- **Dataset excerpt**
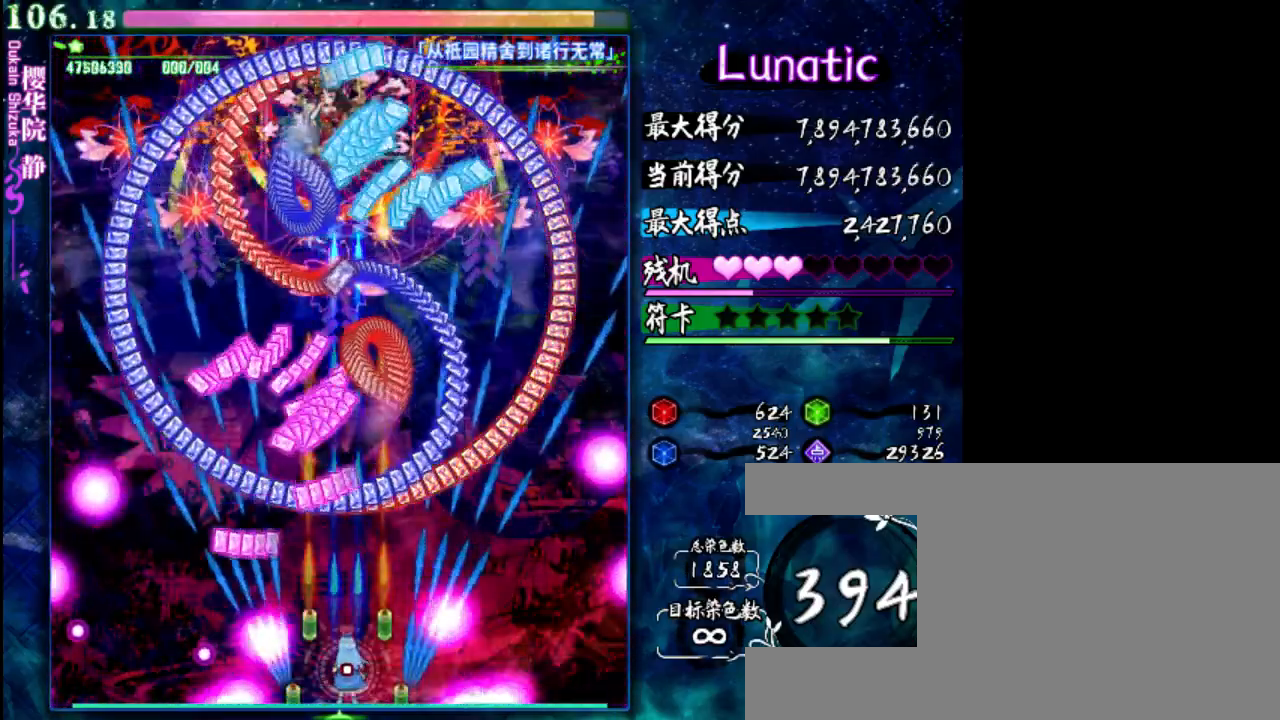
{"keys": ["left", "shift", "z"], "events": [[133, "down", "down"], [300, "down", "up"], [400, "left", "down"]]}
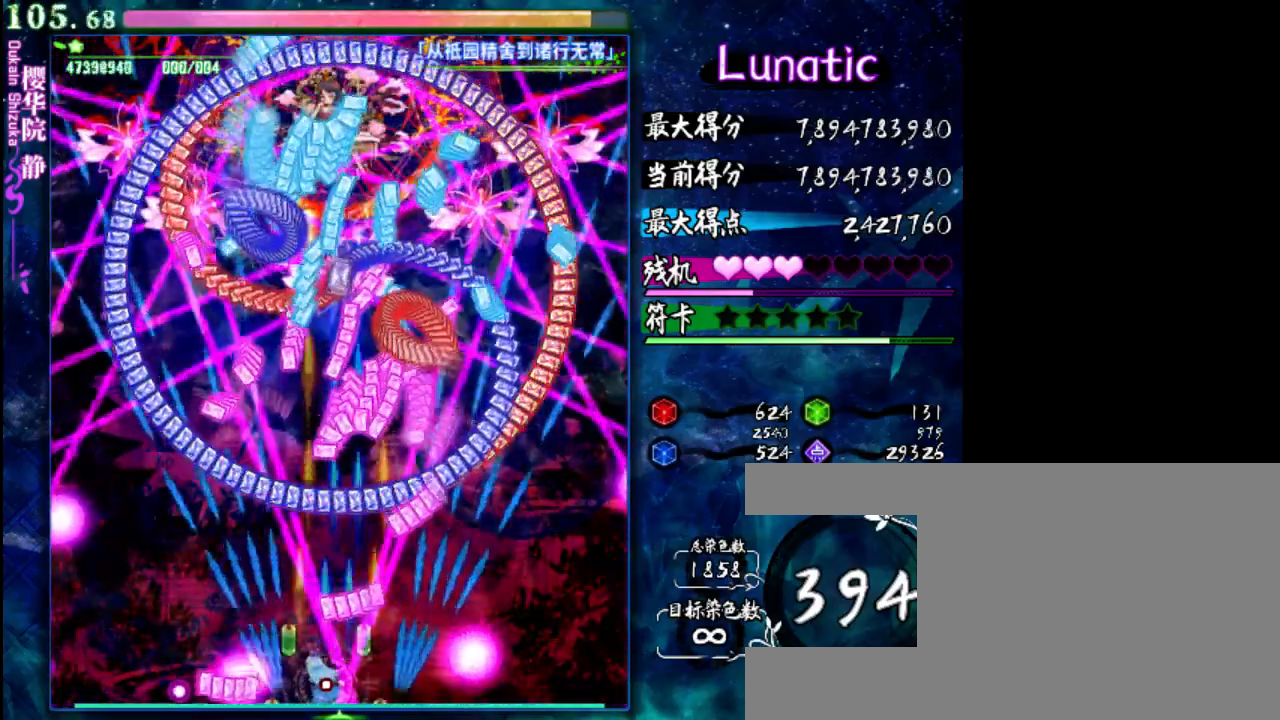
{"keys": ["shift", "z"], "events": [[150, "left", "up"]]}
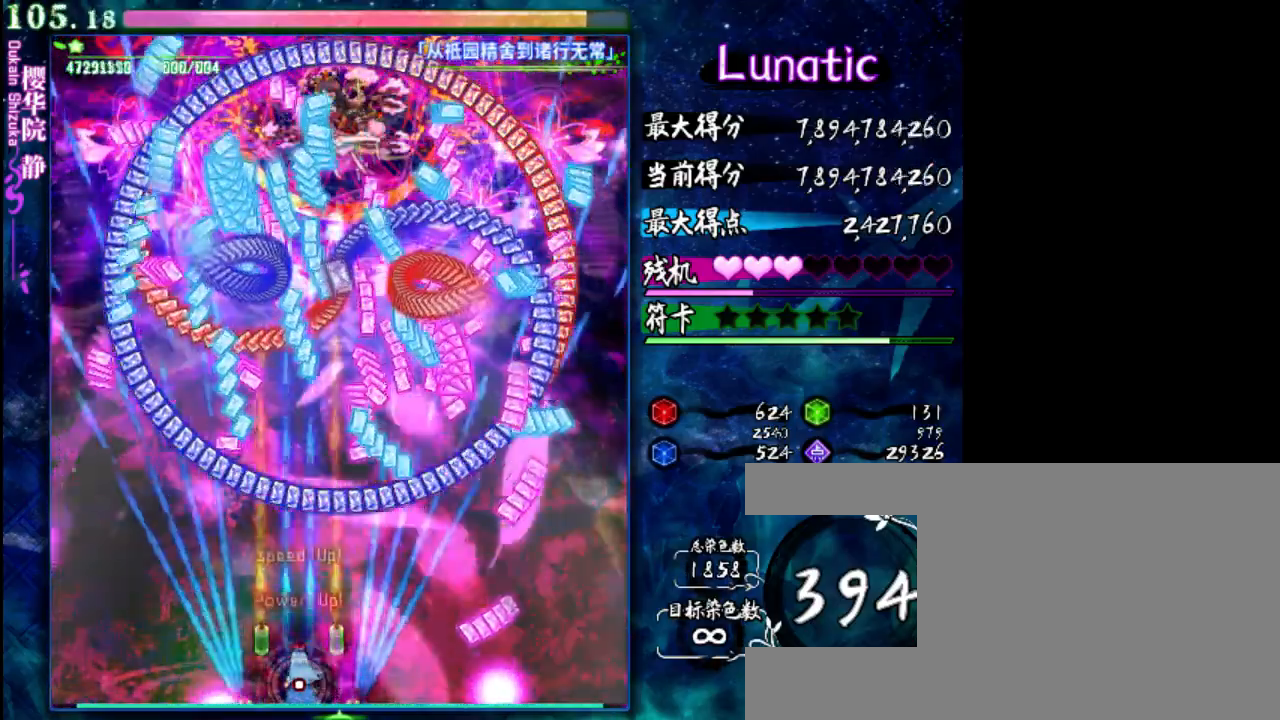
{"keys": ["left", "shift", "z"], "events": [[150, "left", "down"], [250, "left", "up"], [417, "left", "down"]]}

- **The problem**
Exact repetition of each line above is expected; images are to be omitted.

- **Solution for this problem**
{"keys": ["left", "shift", "z"], "events": [[133, "down", "down"], [300, "down", "up"], [400, "left", "down"]]}
{"keys": ["shift", "z"], "events": [[150, "left", "up"]]}
{"keys": ["left", "shift", "z"], "events": [[150, "left", "down"], [250, "left", "up"], [417, "left", "down"]]}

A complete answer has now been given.